- What to work on: Reproduce every line in the material below that holds "passe".

'''

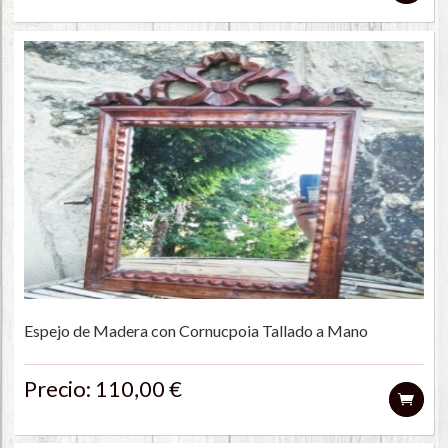
Espejo de Madera con Cornucpoia Tallado a Mano
Precio: 110,00 €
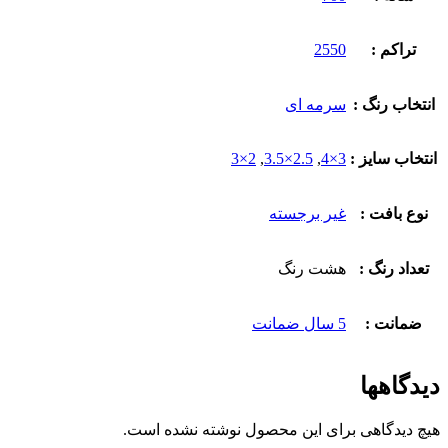
تراکم :
2550
انتخاب رنگ :
سرمه ای
انتخاب سایز :
3×4
,
2.5×3.5
,
2×3
نوع بافت :
غیر برجسته
تعداد رنگ :
هشت رنگ
ضمانت :
5 سال ضمانت
دیدگاهها
هیچ دیدگاهی برای این محصول نوشته نشده است.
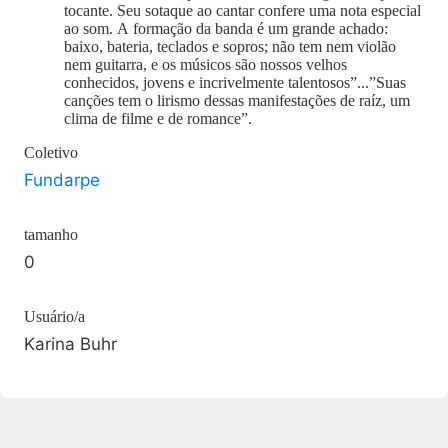
tocante. Seu sotaque ao cantar confere uma nota especial
ao som. A formação da banda é um grande achado:
baixo, bateria, teclados e sopros; não tem nem violão
nem guitarra, e os músicos são nossos velhos
conhecidos, jovens e incrivelmente talentosos”...”Suas
canções tem o lirismo dessas manifestações de raíz, um
clima de filme e de romance”.
Coletivo
Fundarpe
tamanho
0
Usuário/a
Karina Buhr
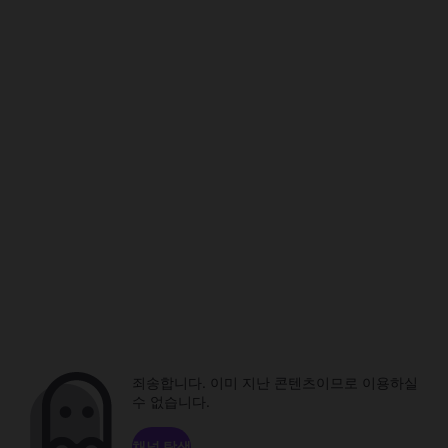
죄송합니다. 이미 지난 콘텐츠이므로 이용하실
수 없습니다.
채널 탐색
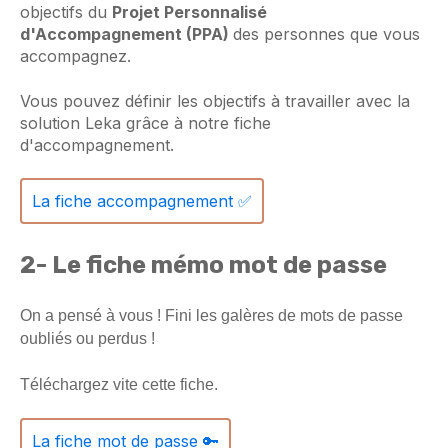
objectifs du
Projet Personnalisé
d'Accompagnement (PPA)
des personnes que vous
accompagnez.
Vous pouvez définir les objectifs à travailler avec la
solution Leka grâce à notre fiche
d'accompagnement.
La fiche accompagnement ✅
2- Le fiche mémo mot de passe
On a pensé à vous !
Fini les galères de mots de passe
oubliés ou perdus !
Téléchargez vite cette fiche.
La fiche mot de passe 🔑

'''

- Solved problem:
2- Le fiche mémo mot de passe
Fini les galères de mots de passe
La fiche mot de passe 🔑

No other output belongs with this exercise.